Task objective: Every entry below should be printed exactly, without its images.

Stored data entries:
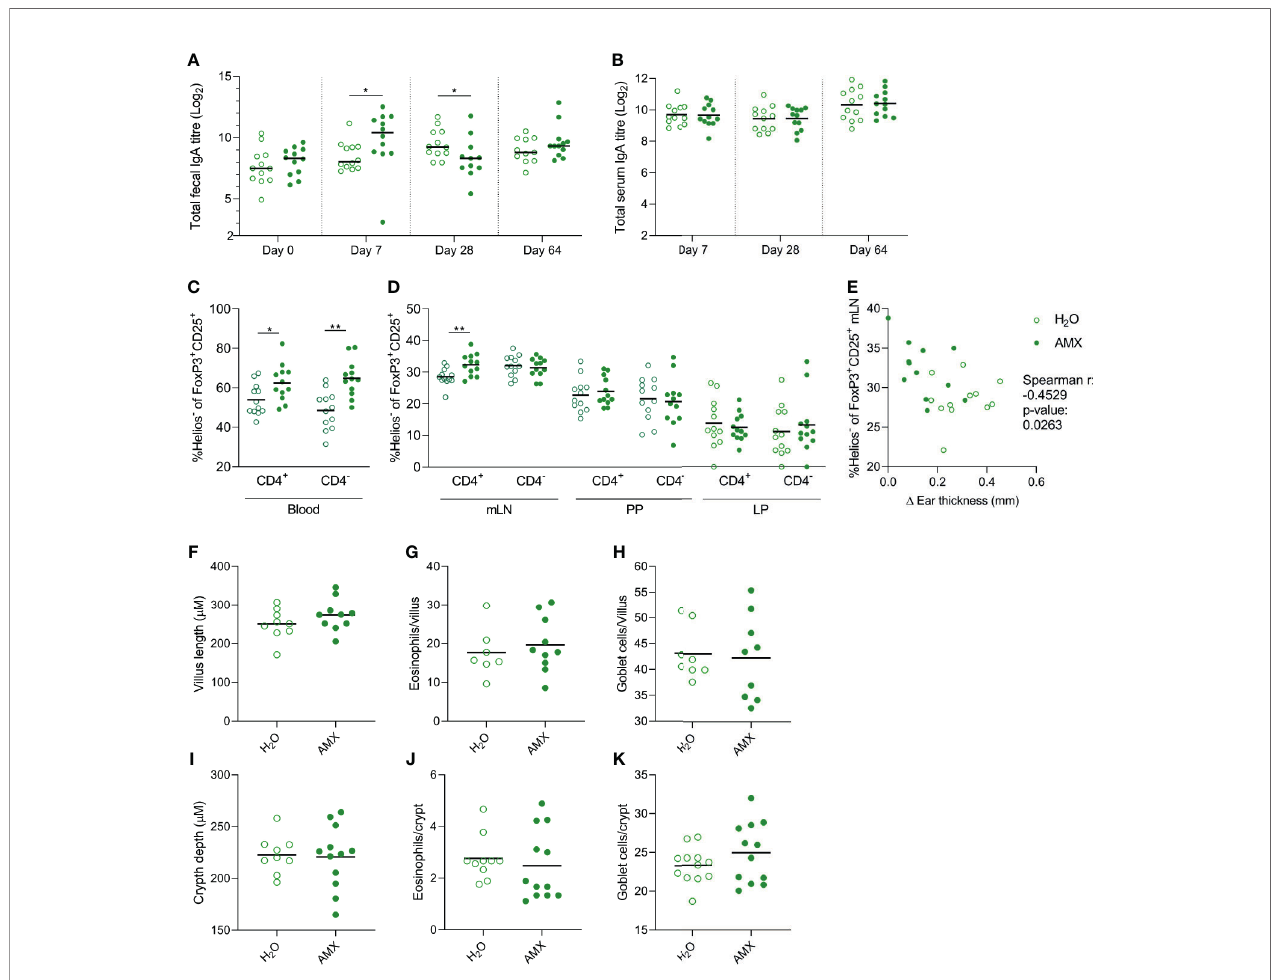
FIGURE 7 | Effect of amoxicillin administration on immune regulation in the extensively hydrolysed whey (eHW) group. Total faecal (A) and total serum (B) IgA titres in conventional (H 2 O, open symbols) and amoxicillin (AMX, closed symbols) groups. Fraction of Helios - Tregs out of the CD25 + FoxP3 + Treg populations (both CD4 + and CD4 - ) in blood (C) , and mesenteric lymph nodes (mLN), Peyer ’ s patches (PP) and lamina propria (LP) (D) . Correlation between fraction of Helios - Tregs out of the CD4 + Treg populations and ear swelling after intradermal injection of intact whey (E) . Average villus length (F) , eosinophil (G) and goblet cell (H) count per villus in small intestine, and average crypt depth (I) , eosinophil (J) and goblet cell (K) count per crypt in colon. Each symbol represents one rat and horizontal lines indicate median (A) or mean (B – K) values. Statistically signi fi cant differences between groups are indicated as *p ≤ 0.05, **p ≤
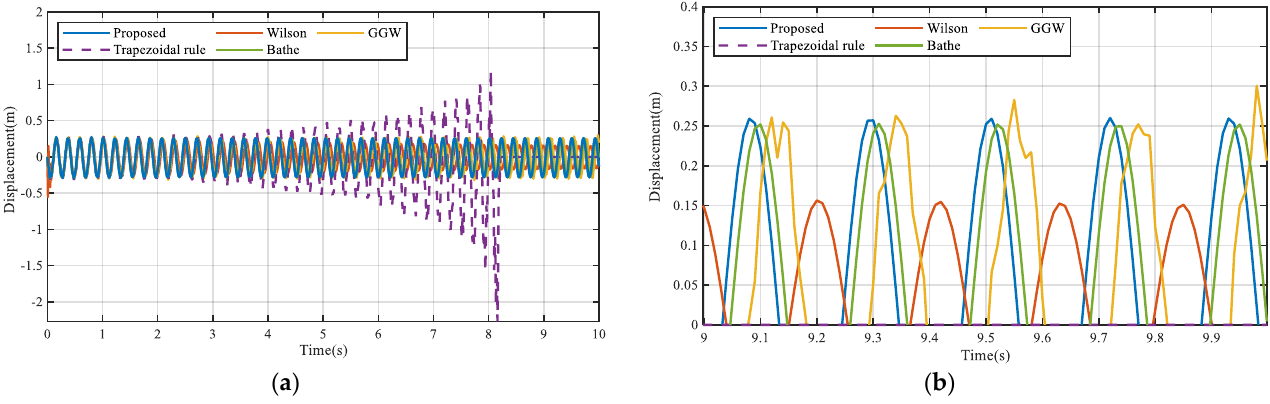
Figure 12. Long span planar skeletal structure.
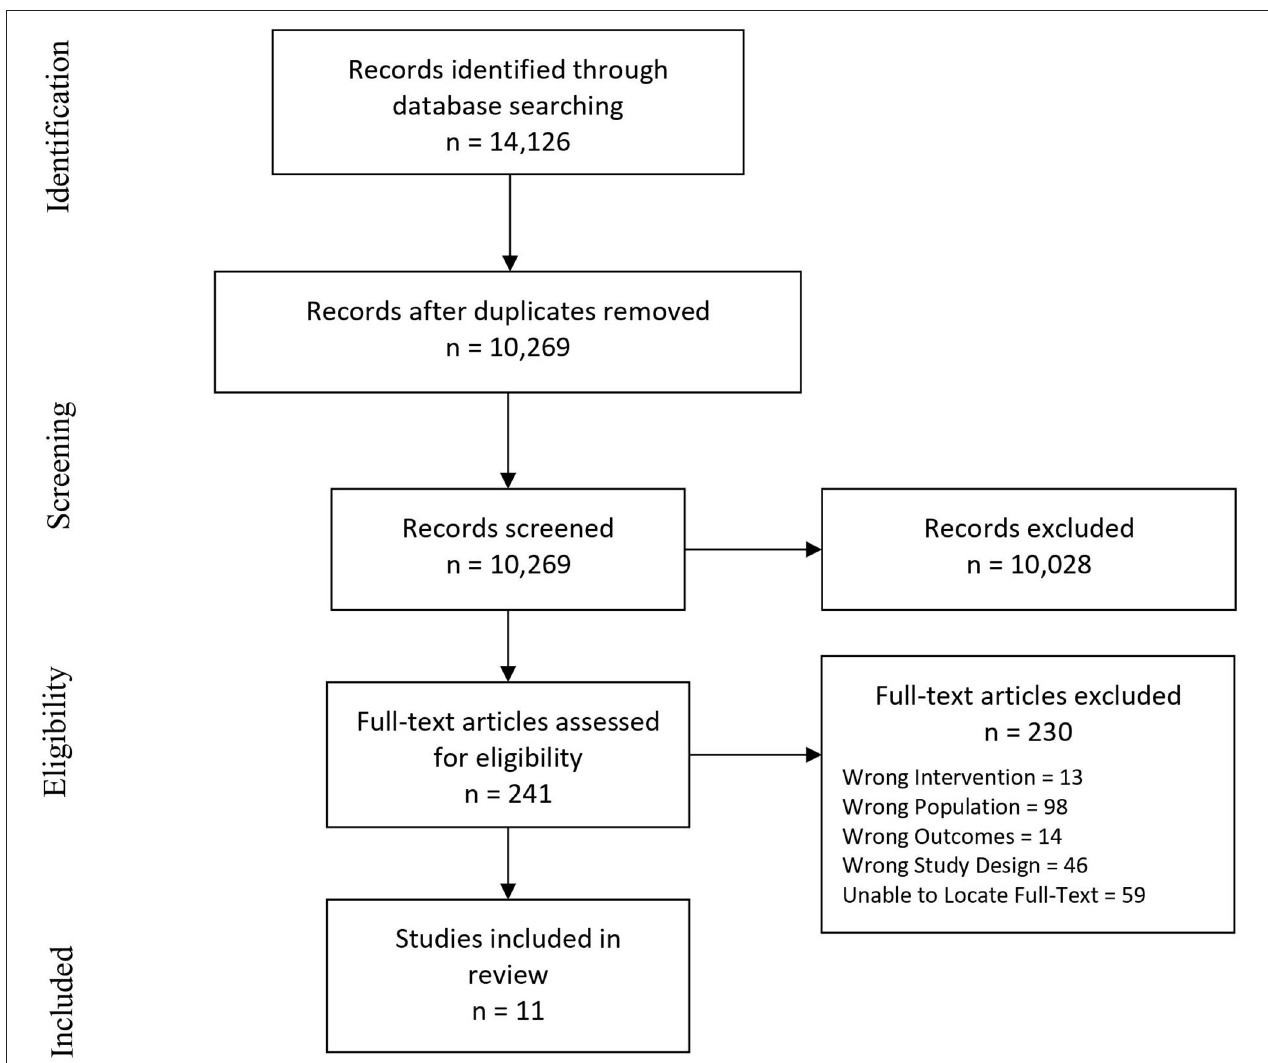
FIGURE 1 | PRISMA flow diagram adapted from Moher, Liberati, Tetzlaff, Altman, & the PRISMA group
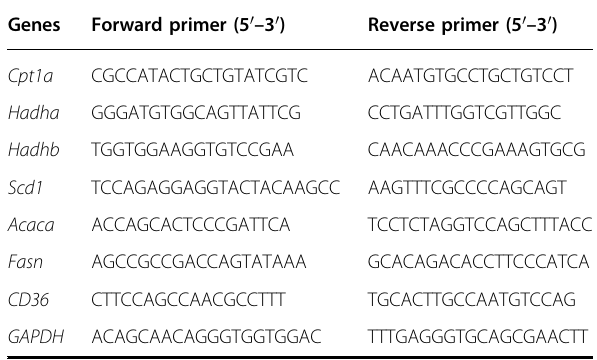
Table. 2 The sequences of the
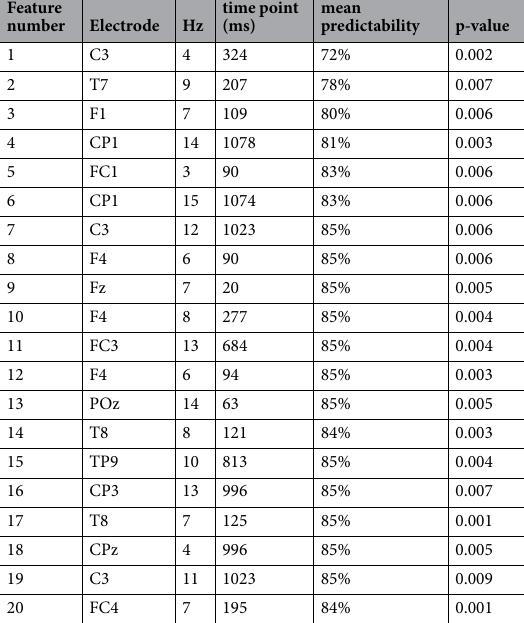
Table 3. Summary of the extracted features showing feature number, electrode site, frequency, time point in ms of the extracted feature after stimulus presentation, the mean predictability and the significance as provided from the t-tests used as a filter method in the feature selection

Answer box:
FIGURE 7 | Effect of amoxicillin administration on immune regulation in the extensively hydrolysed whey (eHW) group. Total faecal (A) and total serum (B) IgA titres in conventional (H 2 O, open symbols) and amoxicillin (AMX, closed symbols) groups. Fraction of Helios - Tregs out of the CD25 + FoxP3 + Treg populations (both CD4 + and CD4 - ) in blood (C) , and mesenteric lymph nodes (mLN), Peyer ’ s patches (PP) and lamina propria (LP) (D) . Correlation between fraction of Helios - Tregs out of the CD4 + Treg populations and ear swelling after intradermal injection of intact whey (E) . Average villus length (F) , eosinophil (G) and goblet cell (H) count per villus in small intestine, and average crypt depth (I) , eosinophil (J) and goblet cell (K) count per crypt in colon. Each symbol represents one rat and horizontal lines indicate median (A) or mean (B – K) values. Statistically signi fi cant differences between groups are indicated as *p ≤ 0.05, **p ≤
Figure 12. Long span planar skeletal structure.
FIGURE 1 | PRISMA flow diagram adapted from Moher, Liberati, Tetzlaff, Altman, & the PRISMA group
Table. 2 The sequences of the
Table 3. Summary of the extracted features showing feature number, electrode site, frequency, time point in ms of the extracted feature after stimulus presentation, the mean predictability and the significance as provided from the t-tests used as a filter method in the feature selection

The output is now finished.